DATA UNDER STUDY:
────────────────────

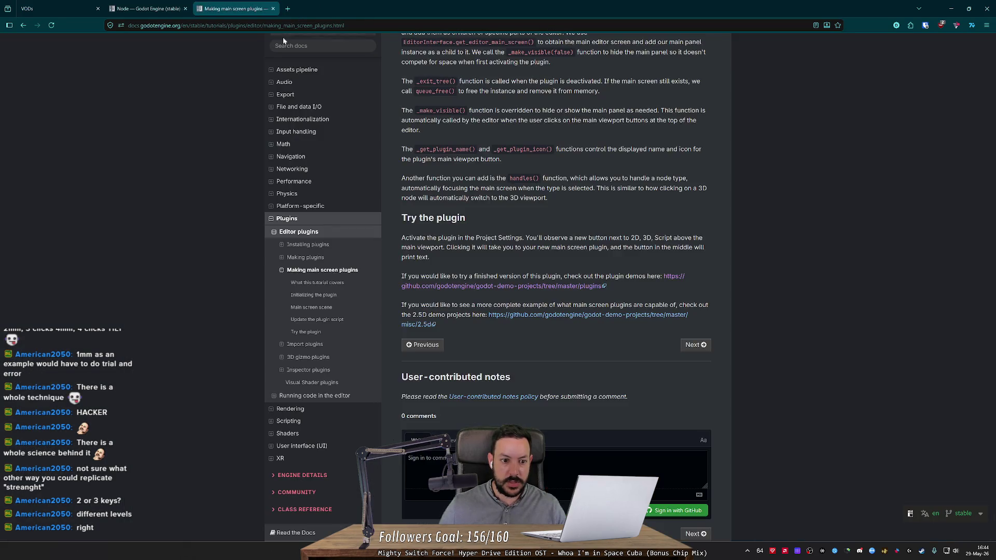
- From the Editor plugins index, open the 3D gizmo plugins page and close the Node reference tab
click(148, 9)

────────────────────

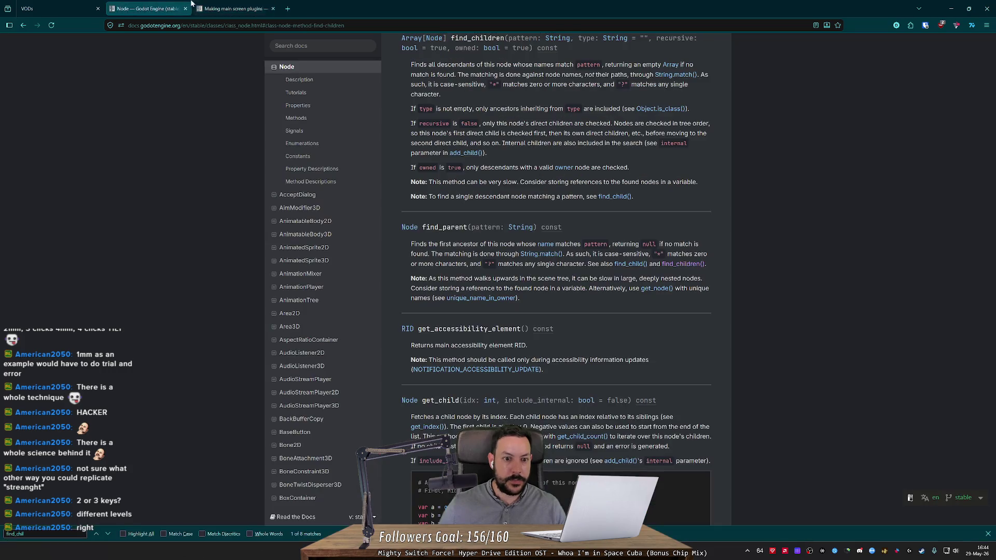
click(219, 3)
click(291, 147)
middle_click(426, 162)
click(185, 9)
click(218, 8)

────────────────────

REQUIRED ACTION: Only the lines above from the line containing "- From the Editor" through the line containing "click(148, 9)" should be retyped, exactly and with both ends included.

PROBLEM SOLUTION:
- From the Editor plugins index, open the 3D gizmo plugins page and close the Node reference tab
click(148, 9)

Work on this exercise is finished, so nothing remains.